:: EXCERPTED PASSAGE

But although Indian Mantras have caught popular imagination, the truth that sound patterns or words can influence the human mind and stimulate it to react has not been confined to India. All the great religions have taught the efficacy of sounds to produce effects in the human soul, mind and body. Every hymn sung seriously is a mantric invocation. Every prayer sincerely voiced is a sound pattern with tremendous power to awaken the soul to awareness of capacities that otherwise would lie latent in us. Real, sincere prayer is magical, that is, it awakens powers of performance in us that ordinarily we know nothing about.

We have said, “Every prayer sincerely voiced”. It is not enough simply to say the words of a prayer. We must know what we are saying, understand what we are saying, and mean it. We must back what we are saying with our will. Will empowers speech. Without the will to make our words operative, it is useless merely to move our lips, vibrate our vocal cords and move our tongue to modify the sounds that result from the air that we breathe out. Our heart must be in our words. The heart is the centre of our real feelings, our innermost motives, and it is these feelings and motives that model the energies of our soul and make them effective within our being and in the world.

Prayer is work, mental, psychic and spiritual work that can change things, determine events, create relationships in the various parts of our being and the external world, even in material things. Real prayer is operative power. So far, we have not taken the power of prayer seriously enough. We have thought that the idea that “faith may move mountains” is a mere figure of speech, an allegory, but sincere faith is prayer at work. Faith is the very substance of things hoped for. Faith is power. Things are modalities of power, ways that power or energy behaves. Properly formed sincere prayer is

faith in process of modelling events.

::::
:: GIVEN ENTRIES

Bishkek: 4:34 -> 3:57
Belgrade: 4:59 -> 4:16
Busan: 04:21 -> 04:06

::::
:: GIVEN ENTRIES

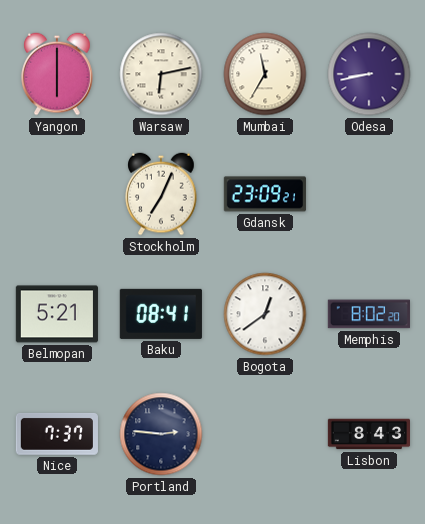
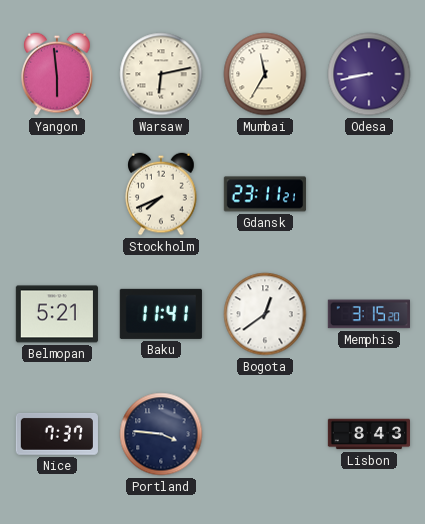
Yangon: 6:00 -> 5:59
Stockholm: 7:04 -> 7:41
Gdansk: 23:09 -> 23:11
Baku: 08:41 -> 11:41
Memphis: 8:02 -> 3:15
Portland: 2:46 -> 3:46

::::

* [SET TASK 1] Repeat the passage on prayer between "But although Indian" and "know nothing about.", inclusive.
* [SET TASK 2] Condense the paragraph of the passage on prayer that begins "We have said" into a brief bulleted list that keeps its main points.

* [TASK SOLUTION 1]
But although Indian Mantras have caught popular imagination, the truth that sound patterns or words can influence the human mind and stimulate it to react has not been confined to India. All the great religions have taught the efficacy of sounds to produce effects in the human soul, mind and body. Every hymn sung seriously is a mantric invocation. Every prayer sincerely voiced is a sound pattern with tremendous power to awaken the soul to awareness of capacities that otherwise would lie latent in us. Real, sincere prayer is magical, that is, it awakens powers of performance in us that ordinarily we know nothing about.

* [TASK SOLUTION 2]
- Saying the words of a prayer is not enough. We must know, understand and mean what we say.
- Our will must back our words, because will empowers speech.
- Without that will, moving the lips, vocal cords and tongue is useless.
- Our heart must be in our words. The heart is the center of our real feelings and innermost motives.
- These feelings and motives shape the soul's energies and make them effective within us and in the world.